● EXERCISE INSTRUCTIONS
The line containing "left knee: (497, 500)" and every line after it through the end of the records: return those exactly, and nothing more.

● DATA

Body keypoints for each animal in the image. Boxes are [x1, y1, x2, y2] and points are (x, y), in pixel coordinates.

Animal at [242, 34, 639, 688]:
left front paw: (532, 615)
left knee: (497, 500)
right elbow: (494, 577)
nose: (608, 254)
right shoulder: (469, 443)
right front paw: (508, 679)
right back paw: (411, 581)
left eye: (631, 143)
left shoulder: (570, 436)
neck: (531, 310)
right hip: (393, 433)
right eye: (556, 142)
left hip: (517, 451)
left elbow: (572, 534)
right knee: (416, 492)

● EXERCISE RESPONSE
left knee: (497, 500)
right elbow: (494, 577)
nose: (608, 254)
right shoulder: (469, 443)
right front paw: (508, 679)
right back paw: (411, 581)
left eye: (631, 143)
left shoulder: (570, 436)
neck: (531, 310)
right hip: (393, 433)
right eye: (556, 142)
left hip: (517, 451)
left elbow: (572, 534)
right knee: (416, 492)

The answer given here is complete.